Deus sussurra em nossos prazeres,

fala em nossa consciência,

mas grita em nosso sofrimento:

ele é o seu megafone para despertar um mundo surdo.” C.S. Lewis

 

A surdez na existência do ser, não convence Deus a gritar em seus ouvidos, mas o faz utilizar-se das dores comuns da humanidade para evidenciar sua voz. Longe de um fatalismo retrógrado o ser humano necessita convencer-se das fragilidades e permeabilidades que o compõem. Conscientizar-se das auxiliadoras reflexões em tempo de dores e responde ao sofrimento de maneira sui generis. E diante de tudo isso, devo mesmo é concordar com a Adélia, “Sofrer era muito mais fácil.

Para sofrer, nos tempos de hoje, é necessário justificar-se. Primeiramente impõe-se uma necessidade de compreender o motivo de tantas dores, como se isso amenizasse o mal. O vizinho, tacitamente cobra esclarecimentos pelas olheiras da noite em claro; o entregador de pizza deseja boa sorte após a entrega, em meio ao fechar da porta, como se dissesse:  “ – Não há motivos para sofrer!!”; o religioso amaldiçoa o sofrer alheio e o engrossa com listas sem fim, de motivos para o não sofrer; o espelho se transforma num Freud ensimesmado, cheio de diagnósticos irretocáveis… sim, era muito mais fácil sofrer!! Era mais poético, era mais filosófico, mais teológico, o sofrer era mais divino. Sofrer era permitido. Hoje é proibido sofrer.

O sofrer fácil da Adélia, produzia poesias, contos, romances, tratados e teses. O sofrer fácil da Adélia virava livro e com isso ajudava a humanidade a sofrer livremente e melhor. Sofrer melhor – sem o peso da culpa, nem o medo de se estar contra os céus, sofrer não por prazer, mas porque faz sentido também ao ser, o sofrer.

Sofrer fácil, também é o sofrer de Lewis, um sofrer realístico, que convence o ser de sua existência e o conduz a movimentar-se. Lewis nos conduz ao caminho inevitável da dor e à certeza de que o sofrer não pode ser camuflado. O sofrer é como luz da aurora, apesar do sol esconder-se atrás dos montes no período inicial, não há monte no mundo capaz de conter a sua realidade. O sofrimento não pode ser negado pelo idivíduo. Ele é sol que ilumina e descortina a fragilidade nossa. Sim, ser frágil também era mais fácil.

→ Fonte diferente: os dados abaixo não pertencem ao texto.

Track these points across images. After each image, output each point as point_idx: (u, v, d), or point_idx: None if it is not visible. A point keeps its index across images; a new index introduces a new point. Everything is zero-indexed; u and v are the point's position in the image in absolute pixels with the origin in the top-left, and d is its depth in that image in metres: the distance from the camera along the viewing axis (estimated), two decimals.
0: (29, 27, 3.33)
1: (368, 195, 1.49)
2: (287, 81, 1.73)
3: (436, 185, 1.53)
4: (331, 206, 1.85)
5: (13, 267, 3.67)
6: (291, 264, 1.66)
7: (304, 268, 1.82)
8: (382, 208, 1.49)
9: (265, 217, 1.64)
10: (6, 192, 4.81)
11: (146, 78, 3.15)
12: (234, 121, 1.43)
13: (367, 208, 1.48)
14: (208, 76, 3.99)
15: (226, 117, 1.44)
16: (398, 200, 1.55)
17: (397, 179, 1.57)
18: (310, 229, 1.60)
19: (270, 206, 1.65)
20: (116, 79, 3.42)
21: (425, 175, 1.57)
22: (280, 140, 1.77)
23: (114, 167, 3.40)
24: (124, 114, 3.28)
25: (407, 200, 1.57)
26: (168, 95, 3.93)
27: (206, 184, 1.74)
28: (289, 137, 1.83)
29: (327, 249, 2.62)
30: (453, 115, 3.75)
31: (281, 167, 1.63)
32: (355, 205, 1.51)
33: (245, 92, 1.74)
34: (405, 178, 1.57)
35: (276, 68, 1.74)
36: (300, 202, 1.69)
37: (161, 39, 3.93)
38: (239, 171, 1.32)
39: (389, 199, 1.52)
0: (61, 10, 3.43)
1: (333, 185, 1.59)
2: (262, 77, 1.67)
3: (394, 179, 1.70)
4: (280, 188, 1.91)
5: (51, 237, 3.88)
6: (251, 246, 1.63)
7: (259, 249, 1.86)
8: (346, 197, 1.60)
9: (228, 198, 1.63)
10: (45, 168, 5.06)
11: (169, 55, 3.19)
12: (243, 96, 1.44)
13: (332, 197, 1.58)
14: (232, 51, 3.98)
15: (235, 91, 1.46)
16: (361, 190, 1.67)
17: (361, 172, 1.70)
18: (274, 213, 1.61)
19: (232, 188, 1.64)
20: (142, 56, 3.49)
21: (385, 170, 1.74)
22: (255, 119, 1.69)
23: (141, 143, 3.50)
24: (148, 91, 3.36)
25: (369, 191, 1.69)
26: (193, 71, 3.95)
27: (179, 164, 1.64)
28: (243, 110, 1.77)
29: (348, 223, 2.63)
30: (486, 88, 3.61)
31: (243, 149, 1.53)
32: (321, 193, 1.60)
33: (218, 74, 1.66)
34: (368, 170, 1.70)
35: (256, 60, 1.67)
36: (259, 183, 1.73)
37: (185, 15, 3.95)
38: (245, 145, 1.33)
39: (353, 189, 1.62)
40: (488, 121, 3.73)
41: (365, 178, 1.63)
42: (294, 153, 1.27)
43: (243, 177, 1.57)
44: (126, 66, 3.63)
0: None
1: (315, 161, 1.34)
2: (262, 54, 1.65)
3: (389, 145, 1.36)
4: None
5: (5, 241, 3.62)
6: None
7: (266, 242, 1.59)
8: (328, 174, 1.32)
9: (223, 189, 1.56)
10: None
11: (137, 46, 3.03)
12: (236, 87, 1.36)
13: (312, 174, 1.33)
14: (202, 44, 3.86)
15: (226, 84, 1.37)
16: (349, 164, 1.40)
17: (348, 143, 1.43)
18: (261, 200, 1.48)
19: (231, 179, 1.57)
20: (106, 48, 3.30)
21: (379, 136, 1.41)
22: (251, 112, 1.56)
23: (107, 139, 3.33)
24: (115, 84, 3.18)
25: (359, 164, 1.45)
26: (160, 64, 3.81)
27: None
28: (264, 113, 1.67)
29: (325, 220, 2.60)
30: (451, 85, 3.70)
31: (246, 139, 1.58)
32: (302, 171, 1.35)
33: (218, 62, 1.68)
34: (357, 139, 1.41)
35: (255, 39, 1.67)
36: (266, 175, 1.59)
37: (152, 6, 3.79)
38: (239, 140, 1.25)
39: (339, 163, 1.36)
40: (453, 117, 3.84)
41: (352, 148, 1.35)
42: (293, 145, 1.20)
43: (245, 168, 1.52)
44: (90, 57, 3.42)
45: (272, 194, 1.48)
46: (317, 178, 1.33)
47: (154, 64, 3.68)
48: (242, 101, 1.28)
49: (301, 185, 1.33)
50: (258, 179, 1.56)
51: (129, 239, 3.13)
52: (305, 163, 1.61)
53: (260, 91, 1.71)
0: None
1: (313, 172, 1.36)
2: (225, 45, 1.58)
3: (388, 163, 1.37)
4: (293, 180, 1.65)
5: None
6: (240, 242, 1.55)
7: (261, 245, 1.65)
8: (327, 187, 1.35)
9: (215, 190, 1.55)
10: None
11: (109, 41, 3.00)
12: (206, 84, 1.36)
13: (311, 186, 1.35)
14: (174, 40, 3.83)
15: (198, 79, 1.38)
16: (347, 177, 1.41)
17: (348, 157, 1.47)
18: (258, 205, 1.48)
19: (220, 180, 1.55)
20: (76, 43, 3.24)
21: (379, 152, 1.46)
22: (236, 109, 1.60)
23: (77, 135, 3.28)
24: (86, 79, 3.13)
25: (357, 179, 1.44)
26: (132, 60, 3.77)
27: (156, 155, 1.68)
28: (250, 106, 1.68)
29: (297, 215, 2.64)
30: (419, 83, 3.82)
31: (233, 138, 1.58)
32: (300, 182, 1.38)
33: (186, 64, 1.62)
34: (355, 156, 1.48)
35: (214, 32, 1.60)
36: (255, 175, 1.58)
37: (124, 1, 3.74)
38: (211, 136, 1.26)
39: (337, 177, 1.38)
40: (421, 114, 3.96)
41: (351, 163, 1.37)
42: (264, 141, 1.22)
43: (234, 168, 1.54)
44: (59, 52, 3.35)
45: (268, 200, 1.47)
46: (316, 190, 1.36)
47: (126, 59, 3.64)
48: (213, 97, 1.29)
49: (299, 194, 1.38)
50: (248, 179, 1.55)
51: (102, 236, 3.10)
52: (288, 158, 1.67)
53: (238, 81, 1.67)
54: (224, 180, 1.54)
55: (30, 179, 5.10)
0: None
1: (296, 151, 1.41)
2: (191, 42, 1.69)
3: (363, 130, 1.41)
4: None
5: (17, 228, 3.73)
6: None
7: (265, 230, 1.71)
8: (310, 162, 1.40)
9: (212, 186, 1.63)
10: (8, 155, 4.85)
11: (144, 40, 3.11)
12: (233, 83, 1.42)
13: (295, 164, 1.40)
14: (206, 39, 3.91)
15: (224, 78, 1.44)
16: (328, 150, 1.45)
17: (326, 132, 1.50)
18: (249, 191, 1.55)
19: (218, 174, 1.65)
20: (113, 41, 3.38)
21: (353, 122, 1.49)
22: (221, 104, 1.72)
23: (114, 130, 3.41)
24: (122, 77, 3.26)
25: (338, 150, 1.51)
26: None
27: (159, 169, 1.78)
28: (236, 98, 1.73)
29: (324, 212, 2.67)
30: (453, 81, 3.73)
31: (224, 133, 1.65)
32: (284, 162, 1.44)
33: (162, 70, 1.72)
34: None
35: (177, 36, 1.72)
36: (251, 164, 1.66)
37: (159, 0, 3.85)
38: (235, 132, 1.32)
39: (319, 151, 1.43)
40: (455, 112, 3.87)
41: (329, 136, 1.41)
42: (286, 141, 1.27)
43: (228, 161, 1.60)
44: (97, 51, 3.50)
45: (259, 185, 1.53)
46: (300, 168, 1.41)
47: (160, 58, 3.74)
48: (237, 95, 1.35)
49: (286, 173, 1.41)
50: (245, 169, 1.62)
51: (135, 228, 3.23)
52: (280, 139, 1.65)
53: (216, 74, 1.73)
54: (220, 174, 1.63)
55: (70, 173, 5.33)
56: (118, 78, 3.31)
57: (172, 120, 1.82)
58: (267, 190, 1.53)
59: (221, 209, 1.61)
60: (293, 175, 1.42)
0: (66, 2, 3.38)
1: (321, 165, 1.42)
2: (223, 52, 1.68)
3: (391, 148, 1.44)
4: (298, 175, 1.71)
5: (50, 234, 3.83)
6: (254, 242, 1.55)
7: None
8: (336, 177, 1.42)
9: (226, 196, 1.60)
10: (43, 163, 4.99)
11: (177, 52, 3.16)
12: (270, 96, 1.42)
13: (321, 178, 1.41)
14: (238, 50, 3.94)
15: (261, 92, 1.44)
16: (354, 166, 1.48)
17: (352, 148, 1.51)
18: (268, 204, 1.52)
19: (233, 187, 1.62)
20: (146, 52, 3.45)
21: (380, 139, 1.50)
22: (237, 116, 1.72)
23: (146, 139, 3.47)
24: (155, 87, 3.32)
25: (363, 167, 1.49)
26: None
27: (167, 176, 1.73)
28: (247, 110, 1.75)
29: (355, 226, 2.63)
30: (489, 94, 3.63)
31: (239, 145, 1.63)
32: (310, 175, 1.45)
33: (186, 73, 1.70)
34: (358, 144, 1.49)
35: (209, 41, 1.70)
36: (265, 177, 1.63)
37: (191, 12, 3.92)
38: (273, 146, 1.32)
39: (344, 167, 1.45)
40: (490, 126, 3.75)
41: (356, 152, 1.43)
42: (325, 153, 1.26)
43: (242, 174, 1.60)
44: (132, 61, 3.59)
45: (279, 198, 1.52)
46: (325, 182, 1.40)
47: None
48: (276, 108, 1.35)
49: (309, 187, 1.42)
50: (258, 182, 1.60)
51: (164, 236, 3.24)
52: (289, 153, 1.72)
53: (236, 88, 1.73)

A ordem de retirar de si todo o sofrer se coaduna com a ordem de contar as estrelas nos céus, todas elas. A exigência de ser incólume às dores se assemelha à exigência de não prestar ouvidos ao Sublime. As ostras, no incômodo, geram riquezas; a terra que é ferida pelo arado, está pronta para a semeadura; a mulher em suas dores, leva à luz a sua dádiva maior, a dor tem seu lugar. Ela está na existência, na consciência, no despertamento. Que a dor volte a ser fácil, a vida exige uma dor assim!!